The founder of the dynasty was Susanna Strangways, who was the heiress of Melbury in Dorset and married Thomas Horner of Mells in 1713. Horner was a bad-tempered, boorish squire, and when Susanna inherited money she left him behind and took off on an extended tour of the Continent, where she became rather too friendly with Henry Fox, who was several years younger than she. Back in England, she married off her only daughter, 13-year-old Elizabeth, to Stephen Fox, Henry’s brother, hence the name Fox-Strangways — a sharp dynastic alliance that caused much gossip.

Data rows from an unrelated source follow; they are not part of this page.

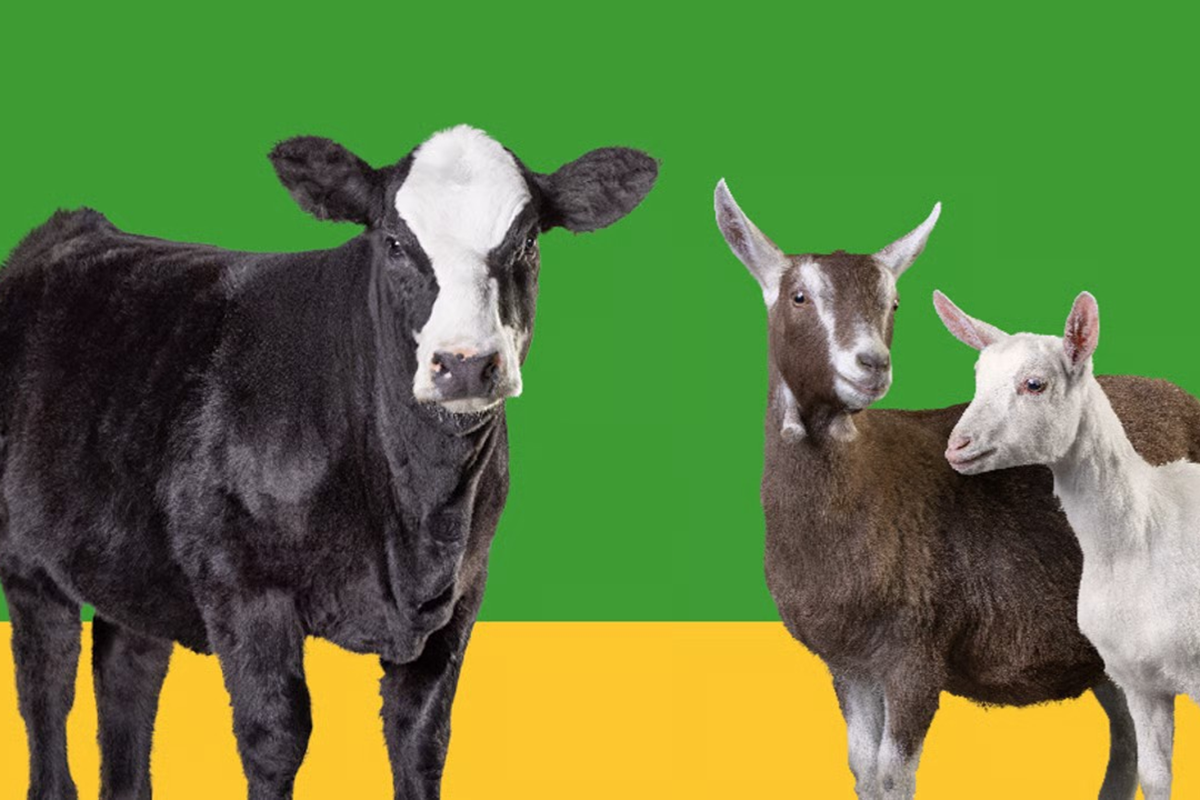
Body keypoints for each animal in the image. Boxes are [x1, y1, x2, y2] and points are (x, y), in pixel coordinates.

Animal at [0, 124, 658, 800]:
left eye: (526, 242)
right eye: (394, 242)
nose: (466, 363)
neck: (415, 522)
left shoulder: (462, 594)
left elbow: (422, 737)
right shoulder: (244, 585)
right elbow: (276, 739)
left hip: (132, 565)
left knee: (126, 674)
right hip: (27, 563)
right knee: (45, 685)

The most colourful character in the book is Susan O’Brien, who was a daughter of Elizabeth and Stephen Fox-Strangways. She disgraced herself by eloping with a penniless actor named William O’Brien. Her family banished her and William to America, but she hated New York and returned after four miserable years to England, where her family forgave her, and she and William lived happily ever after. Susan kept a journal, had strong views and enjoyed gossip. Here she is a few weeks before she died, aged 84:

These two solitary days, and some books that I used to feed my imagination with, though reading melancholy as well as pleasurable scenes, pleases me. They always did. I can absorb myself and even think I see and hear the people I feared; the people I loved; and even those I cared not much about; even the scenes themselves.

The historian Amanda Vickery once wrote that the letters of 18th-century country gentlemen can be summarised as follows: ‘My gout is still bad; here is the gun dog I promised you; have you finished the will?’ I doubt that landowners’ letters have changed much since. Women’s letters, however, were different. The Fox-Strangways girls were taught by their governess to write letters which read as though they were giving a friend an hour of their company, so what you get is talk — about anything from recipes and plants to health, money and gossip. Joanna Martin has plundered this rich quarry to compile chapters headed ‘Servants’ or ‘Health’ or ‘Gardens’. This is fine, though I suppose one might quibble that the sample is statistically small. My only regret is that she loses the opportunity to characterise the women of her story, which makes this scholarly and interesting book rather like a hand of bridge after the trumps have been taken out; it lacks tension.